Africa and the Middle East
Welcome to our weekly roundup of all important blockchain and cryptocurrency news from around the world. Follow the latest developments in the cryptocurrency space continent by continent, country by country.
New draft tax law could have crypto implication: A South African law firm’s analysis of the recent draft law published by the national treasury regulator could have negative implications for the cryptocurrency sector.
According to Cox Yeats Attorneys based in Durban, the recent Taxation Laws Amendment Bill will be bad for the digital currency industry. The bill is the first attempt by the government to regulate the cryptocurrency industry which has largely remained unregulated till now. The proposed changes include revisions to the Income Tax Act and Value Added Tax Act.
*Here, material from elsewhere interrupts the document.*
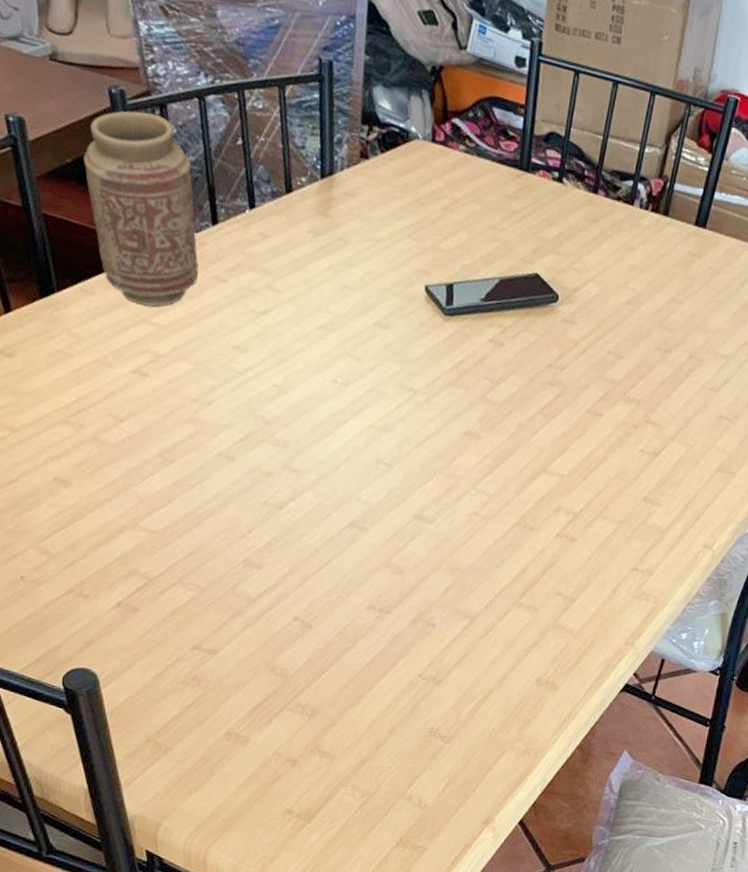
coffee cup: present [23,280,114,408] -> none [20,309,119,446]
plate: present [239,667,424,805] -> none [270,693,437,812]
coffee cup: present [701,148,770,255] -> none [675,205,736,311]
Union Bank warns against crypto usage: The Union Bank of Nigeria has cautioned the public against using cryptocurrencies and their transactions according to a letter sent to its users on 26 November.
The letter was published at popular Nigerian online community portal Nairaland which has over 55 million users. The community saw a letter being circulated citing the Central Bank of Nigeria saying that cryptocurrencies are not legal tender and cautioning against transacting in them.
According to the bank: “In order to guarantee the security of our customers’ funds, Union Bank will monitor accounts being used for cryptocurrency transactions and may impose restrictions including closure of such accounts.”
While the Union Bank of Nigeria is a commercially run bank with assets worth USD 4.1 billion, it suggests that even the private banking sector is not keen on adopting cryptocurrencies.
Central bank digital currency under discussion: A Kenyan author has recently analyzed the case for a Central Bank Digital Currency (CBDC) in the country. While the Nigerian currency itself is quite prone to inflation, it pales next to the recent price tank of cryptocurrencies in the market so the topic can be a challenging one for the government.
The analysis points out that even though the creation of CBDCs is usually aimed at fixing the issues with the current system, the idea is invariably tied to the whole concept of cryptocurrencies and how they can ideologically not be manipulated by governments. It observes that a CBDC will probably be open for government manipulation and thus it will lose its original purpose. The Nigerian government is advised to think long and hard before embarking on any attempt to launch one.
Government looking to regulate crypto as fake schemes proliferate: The Ugandan government is looking to regulate cryptocurrencies in the country after witnessing a recent increase in crypto-related scams.
Minister of State for Finance Planning David Bahati revealed this week that the government was finalizing a bill on national digital payments that has a focus on cryptocurrencies as well. This bill will be given to the parliament for approval in December.
Specifics regarding the new law are not available at the moment but it is expected that cryptocurrency scams are being singled out in the country.
Businessman charged with ICO embezzlement: A “cryptopreneur” has reportedly been arrested in Israel on embezzlement charges in connection with his role with two Initial Coin Offerings (ICOs) and their missing funds.
According to Israeli media outlets, the court case was initiated by 17 affectees of the ICOs and their defunct binary company AnyOption against Moshe Hogeg, a cryptocurrency entrepreneur. According to reports, issues between the coin holders and Hogeg arose after he failed to meet deadlines. Eventually, he was accused of being involved in the funds going missing.